Exercise aim: Copy out every line of the data that has the word "termékek" somewhere in it.

[Start of Attachment]

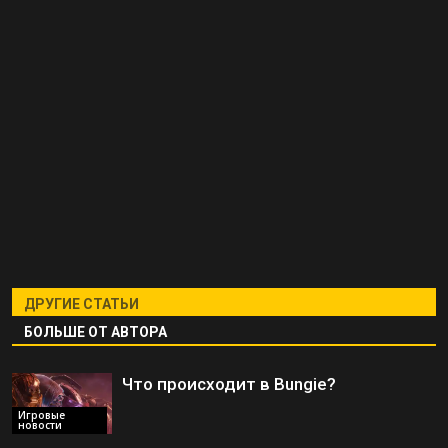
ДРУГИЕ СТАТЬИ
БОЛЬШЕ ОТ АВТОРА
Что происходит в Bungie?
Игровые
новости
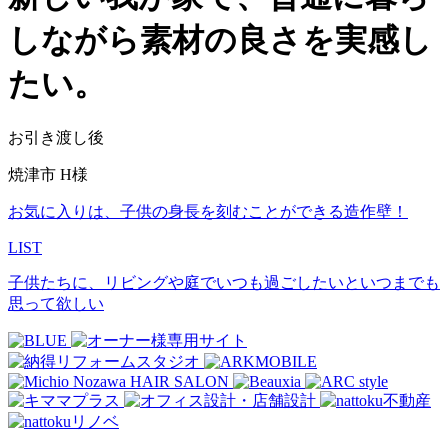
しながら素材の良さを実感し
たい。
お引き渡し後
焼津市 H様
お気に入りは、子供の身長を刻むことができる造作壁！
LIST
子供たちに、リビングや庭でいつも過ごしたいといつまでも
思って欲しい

[End of Attachment]
[Start of Attachment]

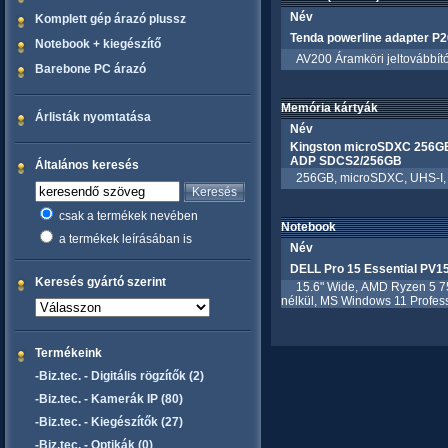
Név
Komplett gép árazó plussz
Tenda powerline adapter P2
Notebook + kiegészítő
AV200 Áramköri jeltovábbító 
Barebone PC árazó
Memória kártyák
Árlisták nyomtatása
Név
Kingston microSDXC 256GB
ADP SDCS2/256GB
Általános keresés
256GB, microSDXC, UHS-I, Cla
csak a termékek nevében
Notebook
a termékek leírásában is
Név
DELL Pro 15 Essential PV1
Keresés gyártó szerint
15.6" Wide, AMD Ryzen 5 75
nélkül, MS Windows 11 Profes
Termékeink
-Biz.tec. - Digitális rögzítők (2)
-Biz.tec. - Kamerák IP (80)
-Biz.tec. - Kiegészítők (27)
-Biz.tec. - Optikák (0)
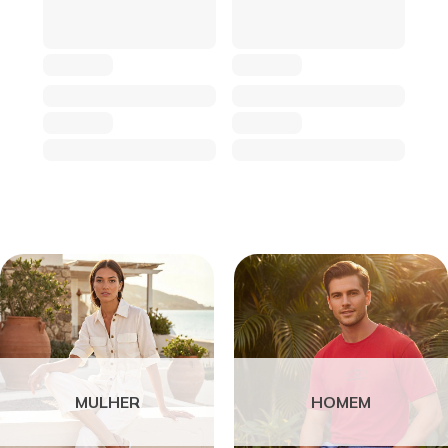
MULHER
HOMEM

[End of Attachment]
[Start of Attachment]

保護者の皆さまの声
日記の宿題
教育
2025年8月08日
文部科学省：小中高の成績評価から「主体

[End of Attachment]

Result for this task:
csak a termékek nevében
a termékek leírásában is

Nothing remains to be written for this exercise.